*** SUPPLIED ENTRIES Section Begins ***

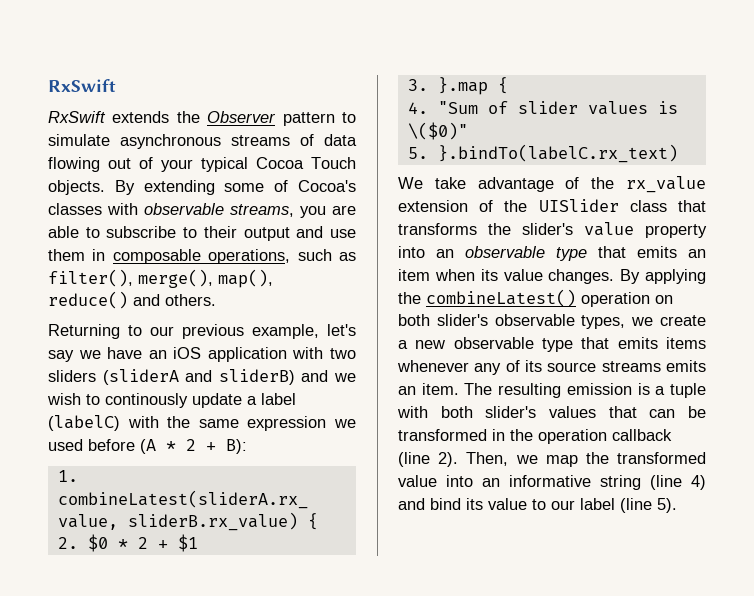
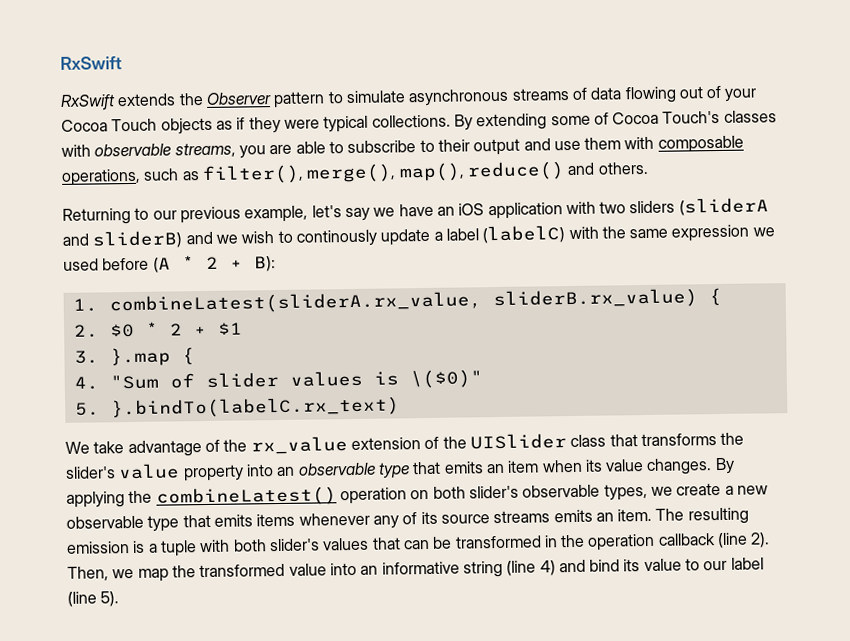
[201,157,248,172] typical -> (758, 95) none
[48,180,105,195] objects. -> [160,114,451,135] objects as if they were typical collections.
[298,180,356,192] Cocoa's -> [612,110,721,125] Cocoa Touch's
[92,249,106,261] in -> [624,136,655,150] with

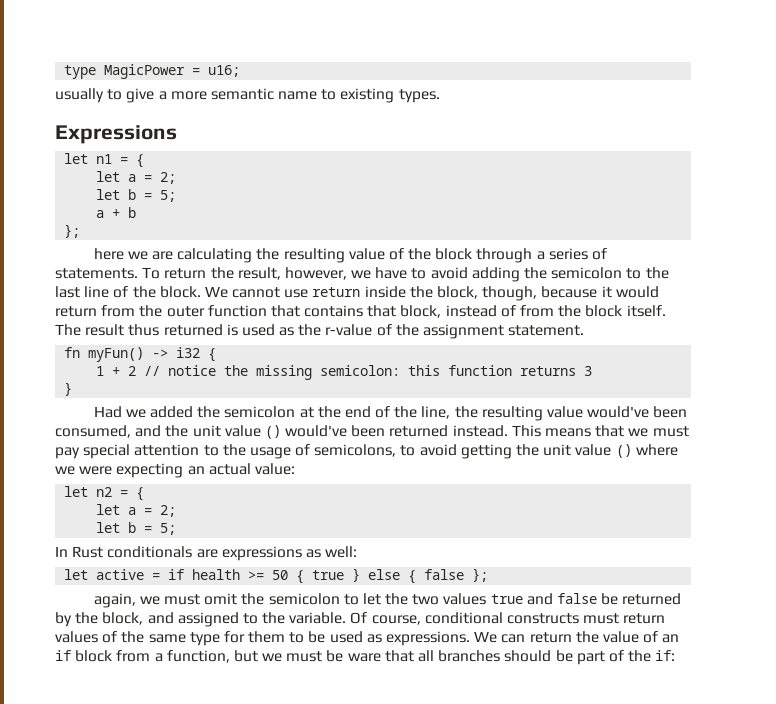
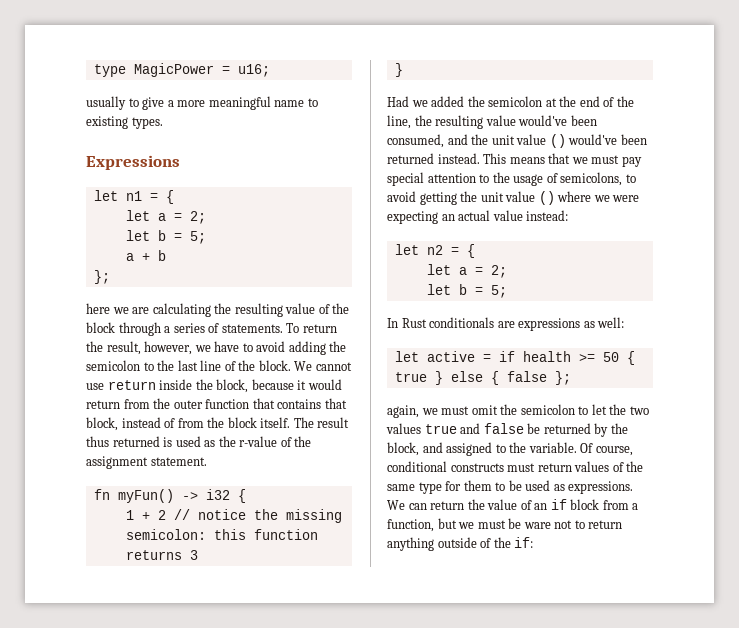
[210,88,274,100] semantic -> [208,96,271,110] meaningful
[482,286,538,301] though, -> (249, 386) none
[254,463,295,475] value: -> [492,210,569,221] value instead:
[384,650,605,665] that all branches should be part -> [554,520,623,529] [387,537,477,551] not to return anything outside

*** SUPPLIED ENTRIES Section Ends ***

Which lines of the entries above contain the word "typical"? Copy each of them.

[201,157,248,172] typical -> (758, 95) none
[48,180,105,195] objects. -> [160,114,451,135] objects as if they were typical collections.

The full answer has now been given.